Tell you the truth, I really don't have a particular one. However, I do have a favorite 'genre' and that's the pop-culture like ones. I always believed St. Louis has so much to offer America and the rest of the world. I also believe St. Louis doesn't get looked at for what it has contributed to popular culture. Take the Sumner High School cake, which lists its famous alumni. But I also really like music, and the St. Louis Arena cake spotlighted the old concerts there really well. Plus, Blueberry Hill, St. Louis Walk of Fame, Chuck-a-Burger, and others.

Who took these pictures?

All of the photos on this blog were taken by me in 2014, unless otherwise noted. I have included some older photos from my collection that were related to the place, which are also noted.

And your sources?

The information I have compiled on each page is from the link(s) I provided on the bottom of the pages, such as their official website, Facebook/Twitter page and Wikipedia. I have also collected brochures from most of the cake locations as well, and some of the information comes from them too. In some cases, I have provided related articles that are recommendable.

How many cakes have you gotten in one day?

In all honesty, I don't know offhand.
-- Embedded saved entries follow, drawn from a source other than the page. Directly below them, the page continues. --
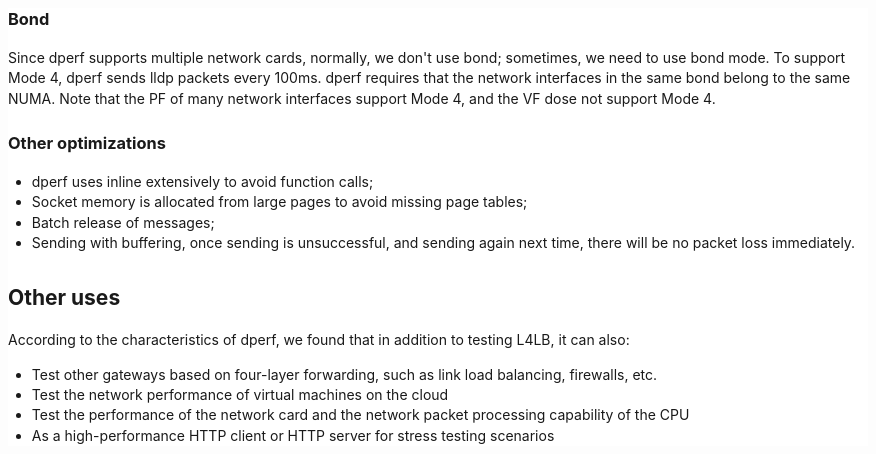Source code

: ### Bond
Since dperf supports multiple network cards, normally, we don't use bond; sometimes, we need to use bond mode.
To support Mode 4, dperf sends lldp packets every 100ms.
dperf requires that the network interfaces in the same bond belong to the same NUMA.
Note that the PF of many network interfaces support Mode 4, and the VF dose not support Mode 4.

### Other optimizations
- dperf uses inline extensively to avoid function calls;
- Socket memory is allocated from large pages to avoid missing page tables;
- Batch release of messages;
- Sending with buffering, once sending is unsuccessful, and sending again next time, there will be no packet loss immediately.

## Other uses
According to the characteristics of dperf, we found that in addition to testing L4LB, it can also:

- Test other gateways based on four-layer forwarding, such as link load balancing, firewalls, etc.
- Test the network performance of virtual machines on the cloud
- Test the performance of the network card and the network packet processing capability of the CPU
- As a high-performance HTTP client or HTTP server for stress testing scenarios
There were days where I was able to get at least 20-30, while taking long walks and drives around the area. 

Would you think any other city would do something like this?

Apparently, according to FB group posts, the cities of Chicago and Louisville are doing something similar. Louisville has these 'horses' at its most-notable places (the city is mostly famous for its derbies). I can picture Kansas City and Nashville doing it, since they both have a nice fair share of historic and interesting places. I'm not sure if it would work in Los Angeles and New York City.